After Warashina graduated with a ceramics degree, she got married and applied for a job in the Midwest. There were only five ceramic jobs in the United States at the time. She found her way into teaching and it was a way to support her art. Along the way, she’s taught at Eastern Michigan University, Cornish College of the Arts, and the University of Washington.
In addition to local pieces in the Bellevue Art Museum and the Meydenbauer Center, her works are in the collection of the Museum of Arts and Design, New York, National Museum of Modern Art, Kyoto, and the Smithsonian American Art Museum.
Warashina was also busy raising her two daughters during her career, but she still was able to keep up with her exhibition record.
“I was also interested in experimental ceramics at the time, it was really breaking out of the conservative mold,” she explained.
In the 1950s, the Bay Area became known for the front movement, and a fellow named Peter Voulkos started experimenting with sculptures, steel, metal, wood, and paintings.

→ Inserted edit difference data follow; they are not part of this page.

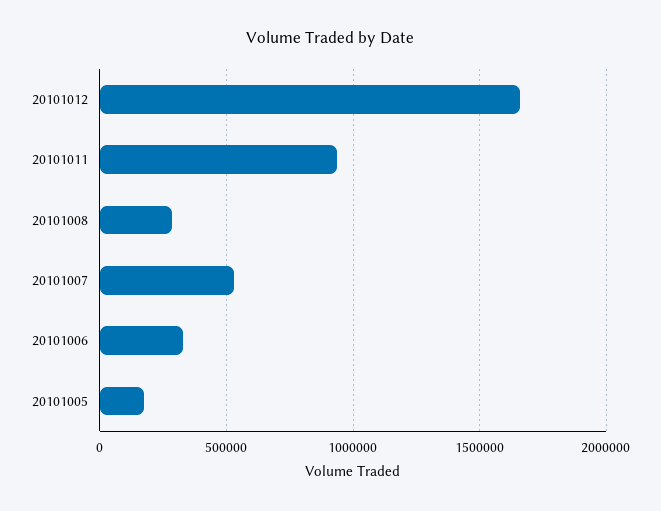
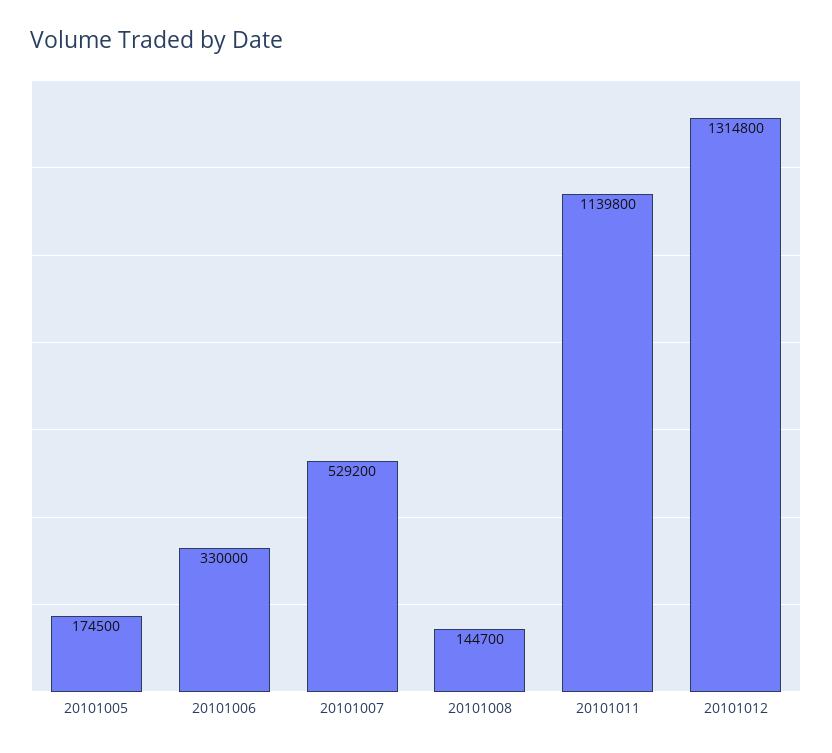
20101012: 1650000 -> 1314800
20101011: 950000 -> 1139800
20101008: 300000 -> 144700

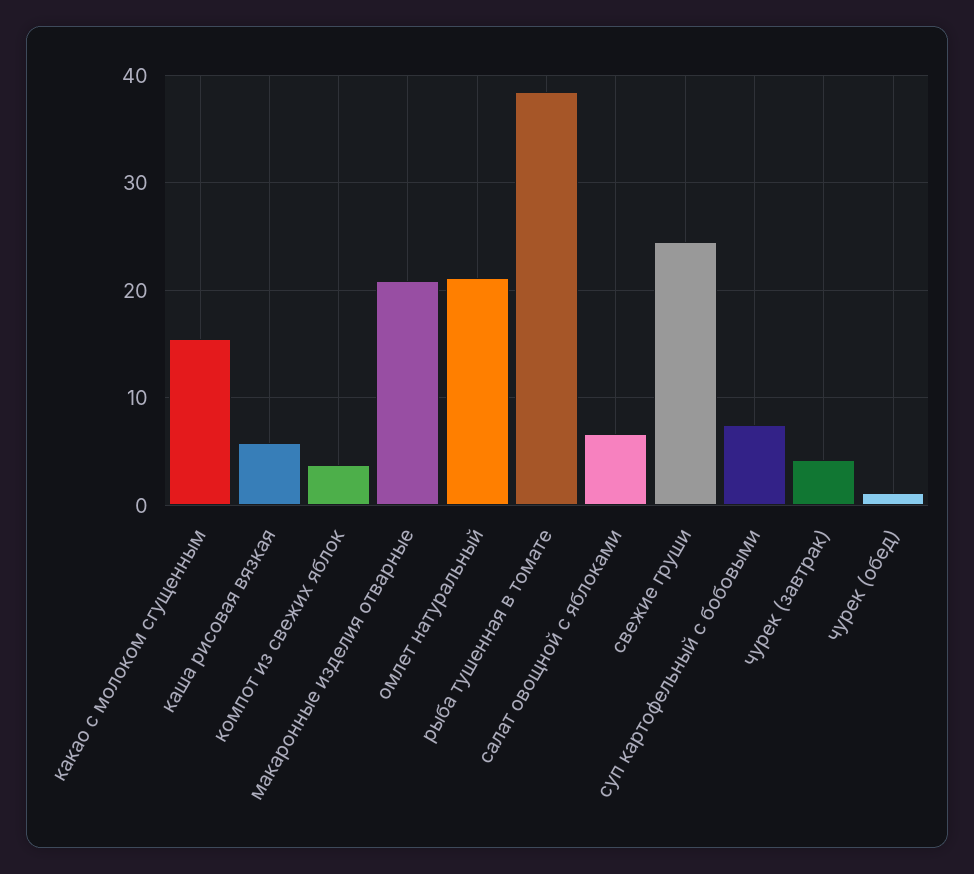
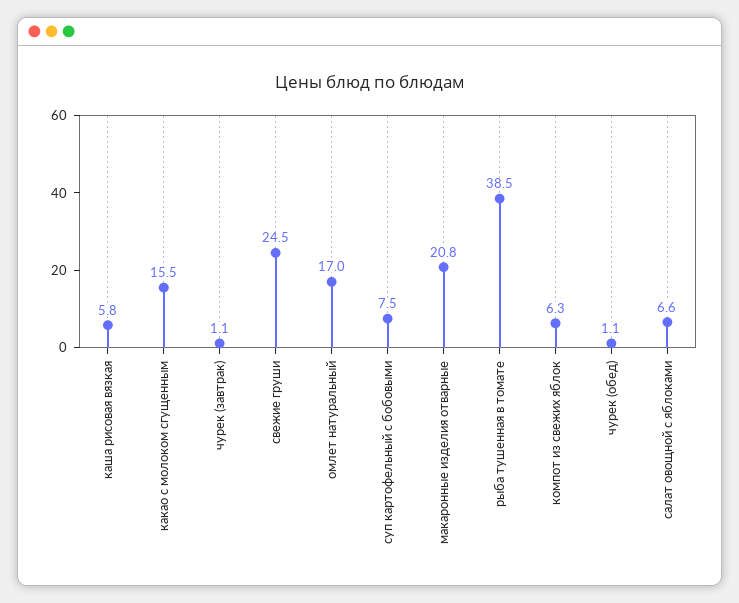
компот из свежих яблок: 4 -> 6.3
омлет натуральный: 21 -> 17
чурек (завтрак): 4 -> 1.1

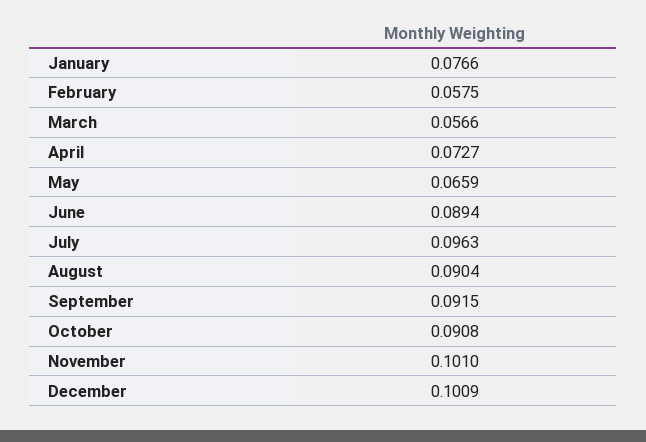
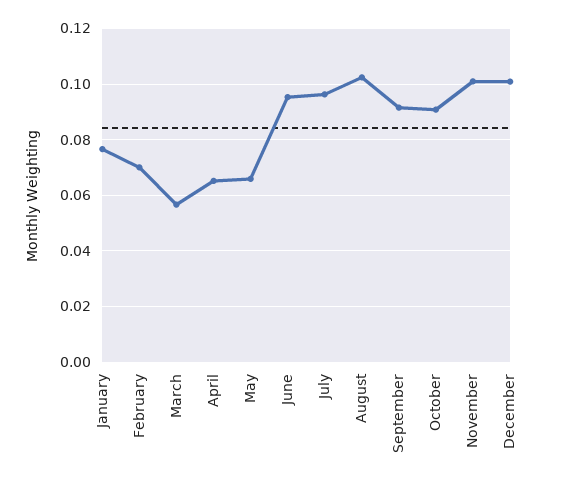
February: 0.0575 -> 0.07
April: 0.0727 -> 0.065
June: 0.0894 -> 0.095
August: 0.0904 -> 0.1025

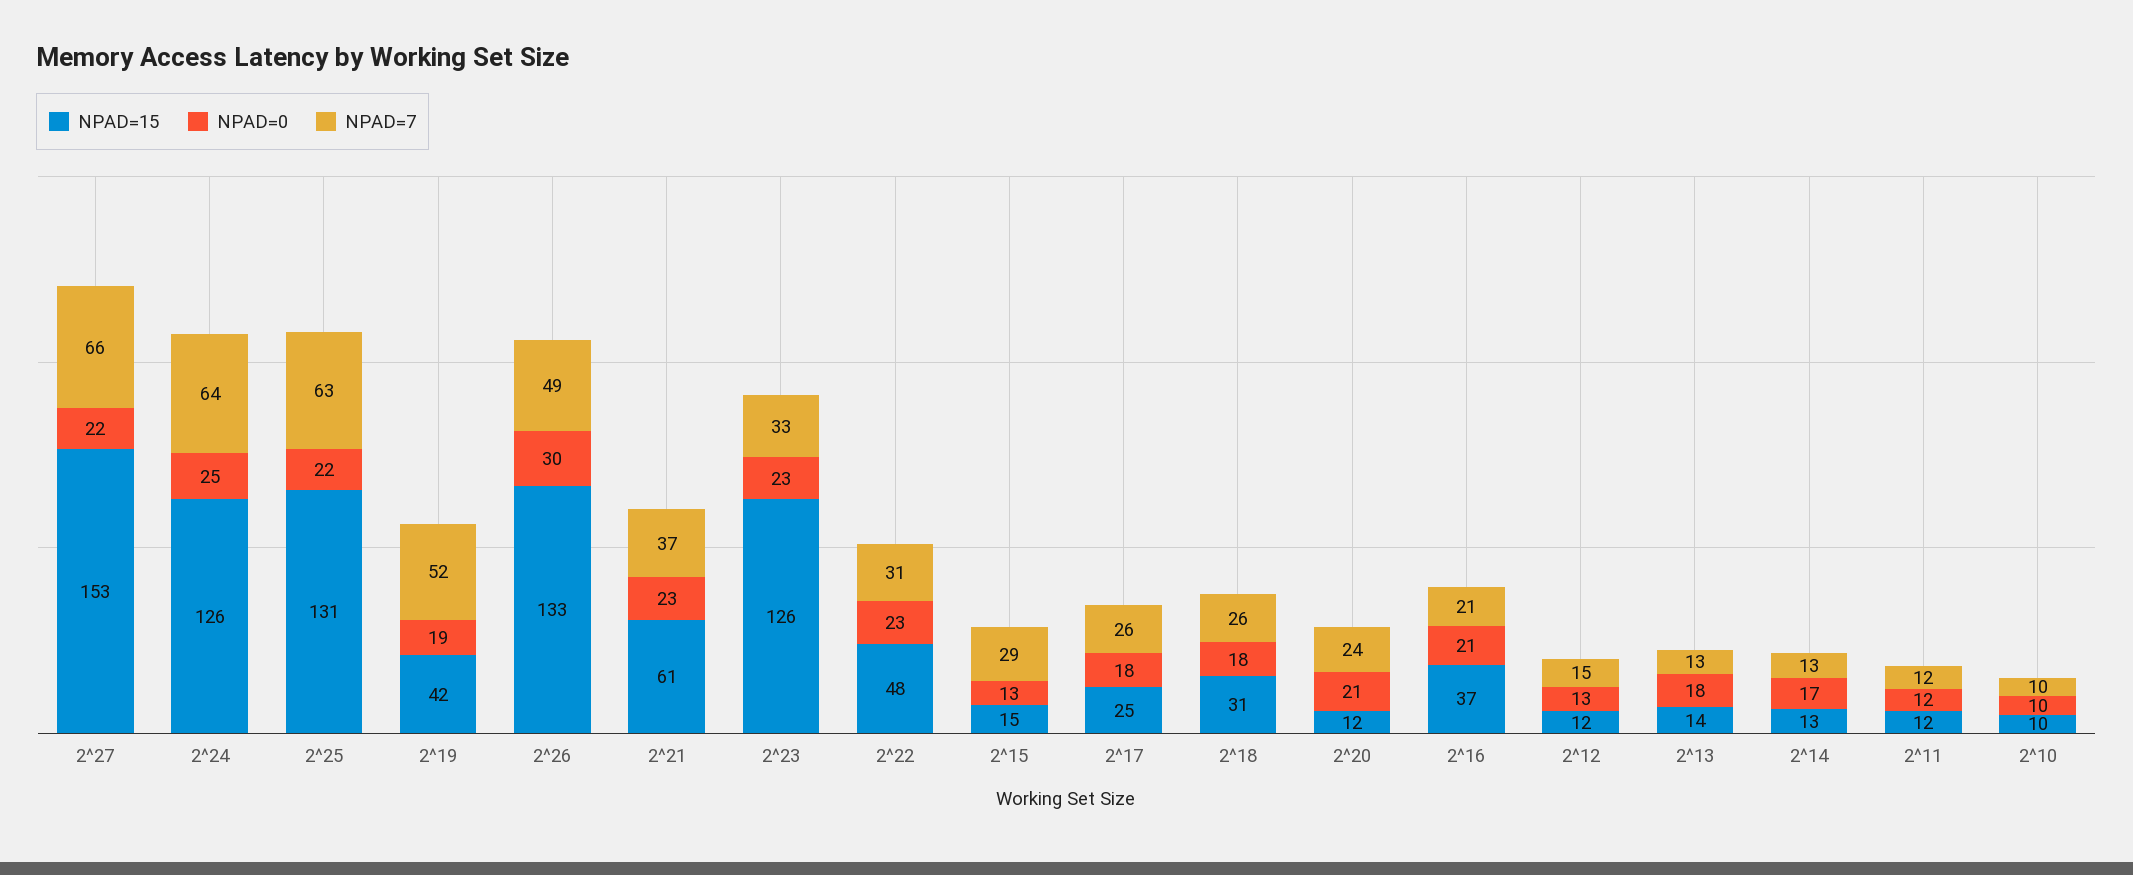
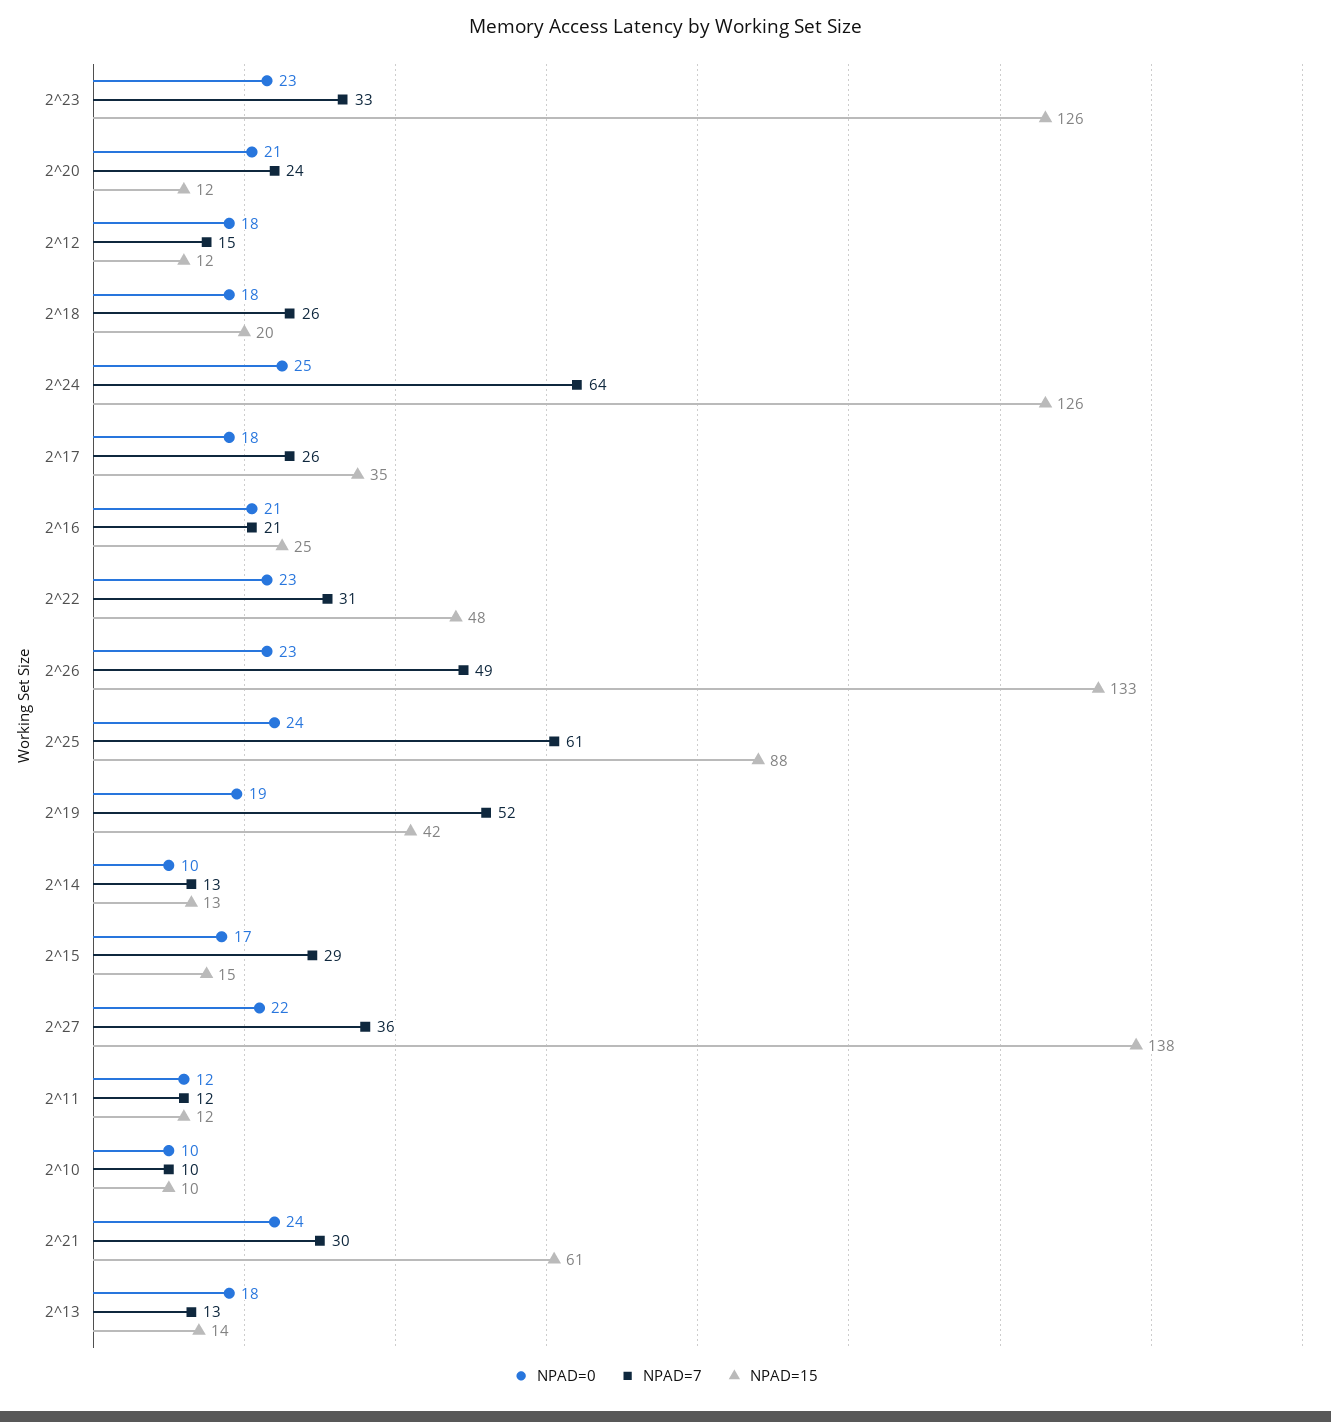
NPAD=15, 2^27: 153 -> 138
NPAD=7, 2^27: 66 -> 36
NPAD=15, 2^25: 131 -> 88
NPAD=0, 2^25: 22 -> 24
NPAD=7, 2^25: 63 -> 61
NPAD=0, 2^26: 30 -> 23
NPAD=0, 2^21: 23 -> 24
NPAD=7, 2^21: 37 -> 30
NPAD=0, 2^15: 13 -> 17
NPAD=15, 2^17: 25 -> 35
NPAD=15, 2^18: 31 -> 20
NPAD=15, 2^16: 37 -> 25
NPAD=0, 2^12: 13 -> 18
NPAD=0, 2^14: 17 -> 10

“My work was really based on learning pottery. We were told to not just dip it in a glaze, but told to decorate. We were encouraged to take a lot of drawings at the time. Surrealism drew me into the figures and my work was becoming very tight, I felt more comfortable looking at literal imagery, and that’s how I got into ceramics,” she explained.
Warashina mentioned that ceramics have evolved over the years—it went from being pretty conservative and mainly used for utilitarian ware, but Voulkos made it more experimental.
Warashina was also inspired by her then husband, Bob Sperry, who had worked on experimental ceramics and large-scale murals.
“My studio is my work and I treat it like going to work every day. I really enjoy it, I enjoy problem solving and one idea leads to another, I’m along this quest to discover what’s in your head,” she said.
What she’s currently working on depends on the period. She’s working on a visual diary right now, and the content is often influenced by the everchanging daily news.
“The next piece is my favorite, it’s like working on a puzzle. My ideas are generated through what I read or seen on TV. I’ll have four cups of coffee in the morning while reading the newspaper, and then once I’m energized, I just go,” she said.
In addition, she’s working on a very large outdoor piece in South Lake Union for a private company. She’s very excited to reveal it next year. It’s going to be about 14 feet long in aluminum cast, similar to ceramic.
Warashina has a lot of projects going on at once. For example, she’s working on a series of cats and mostly experimental projects. She has a show coming up in California later this year.
She still has endless shows to look forward to, and there’s never a dull moment.